__Work task__
Please copy out every line in the entries that includes the word "frame".

──────── Task material ────────

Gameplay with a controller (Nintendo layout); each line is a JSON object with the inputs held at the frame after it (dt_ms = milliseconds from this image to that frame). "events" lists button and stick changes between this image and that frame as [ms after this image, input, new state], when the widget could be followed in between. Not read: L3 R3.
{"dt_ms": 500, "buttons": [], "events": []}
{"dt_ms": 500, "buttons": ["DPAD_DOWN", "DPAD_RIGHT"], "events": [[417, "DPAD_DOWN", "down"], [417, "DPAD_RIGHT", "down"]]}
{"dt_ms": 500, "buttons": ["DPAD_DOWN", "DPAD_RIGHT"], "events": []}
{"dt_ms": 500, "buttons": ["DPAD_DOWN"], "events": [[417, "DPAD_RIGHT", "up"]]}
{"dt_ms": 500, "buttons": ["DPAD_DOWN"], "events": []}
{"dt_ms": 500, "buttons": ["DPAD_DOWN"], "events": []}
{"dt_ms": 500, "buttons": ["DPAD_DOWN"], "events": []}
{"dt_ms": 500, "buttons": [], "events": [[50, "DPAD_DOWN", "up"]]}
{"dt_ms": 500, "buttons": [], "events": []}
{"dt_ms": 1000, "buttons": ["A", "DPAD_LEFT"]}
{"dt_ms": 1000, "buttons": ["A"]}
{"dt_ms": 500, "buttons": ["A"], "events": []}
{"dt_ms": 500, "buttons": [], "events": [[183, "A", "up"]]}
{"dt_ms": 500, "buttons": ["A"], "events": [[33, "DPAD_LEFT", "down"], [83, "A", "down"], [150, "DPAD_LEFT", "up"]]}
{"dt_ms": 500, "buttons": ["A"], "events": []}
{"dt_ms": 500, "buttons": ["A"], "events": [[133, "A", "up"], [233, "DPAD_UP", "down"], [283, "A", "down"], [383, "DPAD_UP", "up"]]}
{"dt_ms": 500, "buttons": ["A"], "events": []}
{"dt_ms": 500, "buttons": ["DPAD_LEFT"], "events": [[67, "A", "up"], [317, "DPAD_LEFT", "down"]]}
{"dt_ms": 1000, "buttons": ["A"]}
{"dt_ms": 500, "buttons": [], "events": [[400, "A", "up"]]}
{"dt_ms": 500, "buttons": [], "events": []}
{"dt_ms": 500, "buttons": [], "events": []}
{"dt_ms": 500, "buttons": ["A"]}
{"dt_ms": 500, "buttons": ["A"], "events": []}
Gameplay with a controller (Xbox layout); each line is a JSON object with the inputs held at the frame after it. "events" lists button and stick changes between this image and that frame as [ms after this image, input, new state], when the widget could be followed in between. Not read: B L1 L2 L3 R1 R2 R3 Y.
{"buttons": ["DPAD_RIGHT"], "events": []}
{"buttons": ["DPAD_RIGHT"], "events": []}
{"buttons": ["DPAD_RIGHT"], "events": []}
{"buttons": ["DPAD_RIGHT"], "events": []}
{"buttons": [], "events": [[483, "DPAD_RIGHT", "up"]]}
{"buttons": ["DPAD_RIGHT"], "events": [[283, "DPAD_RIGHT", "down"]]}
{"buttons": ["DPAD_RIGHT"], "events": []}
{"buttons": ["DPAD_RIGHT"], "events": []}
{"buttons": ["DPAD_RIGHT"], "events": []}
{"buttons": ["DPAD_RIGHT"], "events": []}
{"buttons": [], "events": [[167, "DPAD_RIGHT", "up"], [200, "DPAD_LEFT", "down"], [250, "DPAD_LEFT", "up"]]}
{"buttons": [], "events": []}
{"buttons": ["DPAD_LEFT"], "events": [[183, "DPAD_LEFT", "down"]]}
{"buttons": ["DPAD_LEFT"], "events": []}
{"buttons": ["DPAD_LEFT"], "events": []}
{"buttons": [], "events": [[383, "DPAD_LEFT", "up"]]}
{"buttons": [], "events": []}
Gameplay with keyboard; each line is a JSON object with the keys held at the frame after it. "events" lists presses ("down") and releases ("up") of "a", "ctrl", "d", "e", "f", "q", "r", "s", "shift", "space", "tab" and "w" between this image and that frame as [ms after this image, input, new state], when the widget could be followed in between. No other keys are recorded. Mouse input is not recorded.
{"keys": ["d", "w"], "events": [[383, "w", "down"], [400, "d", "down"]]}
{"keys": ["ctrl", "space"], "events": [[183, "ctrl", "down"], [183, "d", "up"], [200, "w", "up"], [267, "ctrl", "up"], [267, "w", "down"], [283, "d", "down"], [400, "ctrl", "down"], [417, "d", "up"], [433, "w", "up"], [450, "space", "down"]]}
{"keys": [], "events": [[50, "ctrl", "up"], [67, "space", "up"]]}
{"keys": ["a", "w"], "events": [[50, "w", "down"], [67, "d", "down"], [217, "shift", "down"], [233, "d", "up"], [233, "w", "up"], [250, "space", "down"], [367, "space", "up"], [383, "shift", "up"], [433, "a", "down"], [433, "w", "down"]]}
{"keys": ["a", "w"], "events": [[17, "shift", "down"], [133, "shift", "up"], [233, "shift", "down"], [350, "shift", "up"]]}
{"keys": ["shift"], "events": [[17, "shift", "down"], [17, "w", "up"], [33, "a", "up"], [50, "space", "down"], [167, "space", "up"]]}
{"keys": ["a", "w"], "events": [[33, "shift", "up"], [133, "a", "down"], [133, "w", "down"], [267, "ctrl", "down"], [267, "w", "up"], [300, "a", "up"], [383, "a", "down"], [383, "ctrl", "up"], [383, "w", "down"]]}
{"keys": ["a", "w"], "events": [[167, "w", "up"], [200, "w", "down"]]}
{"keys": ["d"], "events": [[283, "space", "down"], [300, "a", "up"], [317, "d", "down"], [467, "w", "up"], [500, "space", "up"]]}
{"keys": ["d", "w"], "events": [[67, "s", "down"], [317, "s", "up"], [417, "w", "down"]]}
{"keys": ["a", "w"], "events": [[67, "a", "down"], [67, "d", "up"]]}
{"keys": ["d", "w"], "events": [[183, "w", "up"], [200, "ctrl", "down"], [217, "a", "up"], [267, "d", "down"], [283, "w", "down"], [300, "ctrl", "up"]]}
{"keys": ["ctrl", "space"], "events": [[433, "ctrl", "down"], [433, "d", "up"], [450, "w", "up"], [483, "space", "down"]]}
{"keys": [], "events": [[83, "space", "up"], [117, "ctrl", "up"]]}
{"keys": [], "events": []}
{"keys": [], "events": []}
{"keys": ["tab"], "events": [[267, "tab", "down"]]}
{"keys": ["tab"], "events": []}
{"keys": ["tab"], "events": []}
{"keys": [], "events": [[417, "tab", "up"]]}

────────

__Final answer__
Gameplay with a controller (Nintendo layout); each line is a JSON object with the inputs held at the frame after it (dt_ms = milliseconds from this image to that frame). "events" lists button and stick changes between this image and that frame as [ms after this image, input, new state], when the widget could be followed in between. Not read: L3 R3.
Gameplay with a controller (Xbox layout); each line is a JSON object with the inputs held at the frame after it. "events" lists button and stick changes between this image and that frame as [ms after this image, input, new state], when the widget could be followed in between. Not read: B L1 L2 L3 R1 R2 R3 Y.
Gameplay with keyboard; each line is a JSON object with the keys held at the frame after it. "events" lists presses ("down") and releases ("up") of "a", "ctrl", "d", "e", "f", "q", "r", "s", "shift", "space", "tab" and "w" between this image and that frame as [ms after this image, input, new state], when the widget could be followed in between. No other keys are recorded. Mouse input is not recorded.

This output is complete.